HOUSTON - The Beer Can House

Our first true destination... The Beer Can House. Here is a little background on this cool place!
In 1968, John Milkovisch was just another retired employee of Southern Pacific railroad. He lived in an undistinguished house in an undistinguished suburban neighborhood of Houston. Then John got antsy. He began decorating his patio with pieces of brass, marbles, rocks and buttons. Then he tore up the lawn and replaced it with similar glittery debris. The house itself was next. John took beer cans and flattened them into aluminum siding

Beer cans quickly became John's exclusive medium -- a convenient one, since John drank a lot of beer. He worked on the house for the next 18 years, incorporating a six-pack a day into its adornment -- roughly 39,000 cans.
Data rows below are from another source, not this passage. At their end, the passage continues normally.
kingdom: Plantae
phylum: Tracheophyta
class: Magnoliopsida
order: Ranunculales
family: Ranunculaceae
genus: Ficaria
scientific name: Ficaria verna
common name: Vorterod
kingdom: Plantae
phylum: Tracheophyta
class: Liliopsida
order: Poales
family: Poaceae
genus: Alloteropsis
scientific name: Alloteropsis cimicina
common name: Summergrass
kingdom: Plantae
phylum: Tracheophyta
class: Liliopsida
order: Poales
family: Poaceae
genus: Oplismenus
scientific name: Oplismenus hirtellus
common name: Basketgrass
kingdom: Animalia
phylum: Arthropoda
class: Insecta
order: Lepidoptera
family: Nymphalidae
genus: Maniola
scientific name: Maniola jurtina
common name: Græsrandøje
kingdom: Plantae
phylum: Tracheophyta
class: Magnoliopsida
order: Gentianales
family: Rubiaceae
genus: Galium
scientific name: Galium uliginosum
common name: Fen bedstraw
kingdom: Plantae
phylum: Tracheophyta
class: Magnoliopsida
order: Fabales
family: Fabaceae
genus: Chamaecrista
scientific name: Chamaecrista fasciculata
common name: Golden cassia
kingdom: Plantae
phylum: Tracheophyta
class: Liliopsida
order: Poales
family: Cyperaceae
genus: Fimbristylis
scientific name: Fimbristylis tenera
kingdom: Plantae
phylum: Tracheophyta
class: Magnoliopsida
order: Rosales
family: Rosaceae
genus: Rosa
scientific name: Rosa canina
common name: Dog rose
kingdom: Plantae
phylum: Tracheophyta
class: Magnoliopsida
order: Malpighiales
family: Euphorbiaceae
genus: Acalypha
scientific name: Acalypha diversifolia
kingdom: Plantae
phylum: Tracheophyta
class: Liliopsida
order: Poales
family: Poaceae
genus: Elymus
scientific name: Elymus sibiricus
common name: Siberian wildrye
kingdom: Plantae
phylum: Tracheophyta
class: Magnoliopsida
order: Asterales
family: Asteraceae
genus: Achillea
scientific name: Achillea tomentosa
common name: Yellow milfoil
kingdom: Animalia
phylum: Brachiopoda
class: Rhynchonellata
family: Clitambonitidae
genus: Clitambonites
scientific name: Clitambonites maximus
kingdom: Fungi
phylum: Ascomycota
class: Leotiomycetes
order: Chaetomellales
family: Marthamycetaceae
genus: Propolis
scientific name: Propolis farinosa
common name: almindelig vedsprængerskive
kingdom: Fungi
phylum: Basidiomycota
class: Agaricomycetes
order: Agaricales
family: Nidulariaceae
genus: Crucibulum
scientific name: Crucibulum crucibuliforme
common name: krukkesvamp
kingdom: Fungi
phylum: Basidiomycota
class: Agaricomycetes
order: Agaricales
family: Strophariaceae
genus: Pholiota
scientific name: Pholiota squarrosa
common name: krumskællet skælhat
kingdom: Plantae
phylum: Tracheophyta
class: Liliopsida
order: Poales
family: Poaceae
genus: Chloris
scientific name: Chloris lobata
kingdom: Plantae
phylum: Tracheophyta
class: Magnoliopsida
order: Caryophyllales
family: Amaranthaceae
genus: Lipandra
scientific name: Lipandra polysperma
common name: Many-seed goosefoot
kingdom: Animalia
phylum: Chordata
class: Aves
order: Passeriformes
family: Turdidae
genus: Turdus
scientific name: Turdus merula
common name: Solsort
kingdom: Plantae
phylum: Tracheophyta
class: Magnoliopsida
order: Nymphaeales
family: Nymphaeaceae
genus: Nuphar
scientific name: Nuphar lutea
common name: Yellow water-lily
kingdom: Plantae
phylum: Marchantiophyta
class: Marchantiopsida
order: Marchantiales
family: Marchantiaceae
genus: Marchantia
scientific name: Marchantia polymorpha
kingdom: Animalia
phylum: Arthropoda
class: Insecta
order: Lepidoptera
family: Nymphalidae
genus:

He linked pull-tabs into long streamers to make curtains that chimed when the wind blew. "This curtain idea is just one of those dreams in the back of my noodle," he explained at the time.
"John thought beer cured everything," explained Mary, his wife, after John had died.John passed away several years ago but his Beer Can House is still intact. Mary is still here, too, and welcomes visitors. The cans are a record of John's imbibing preferences -- Coors cylinders are sculpted into whirligigs, while long rows of Texas Pride and various Lite beers make up the walls. Pull tabs tinkle
lightly in the breeze, but the only belches you'll hear are your own.In March of 2005, The Orange Show Foundation landed a $125,000 Houston Endowment grant to repair and restore the Beer Can home of John Milkovisch. - http://www.roadsideamerica.com/attract/TXHOUbeer.html

Ok... so we went and had a lot of fun! It was interesting just finding it... but we were so excited just to go to our first desitnation! We may have to go back and see it after it has been restored... Kara did look in the mailbox... and YES!... there was mail in there. Yeah... I was not that brave... I stayed back and took pictures... yes... that was my job!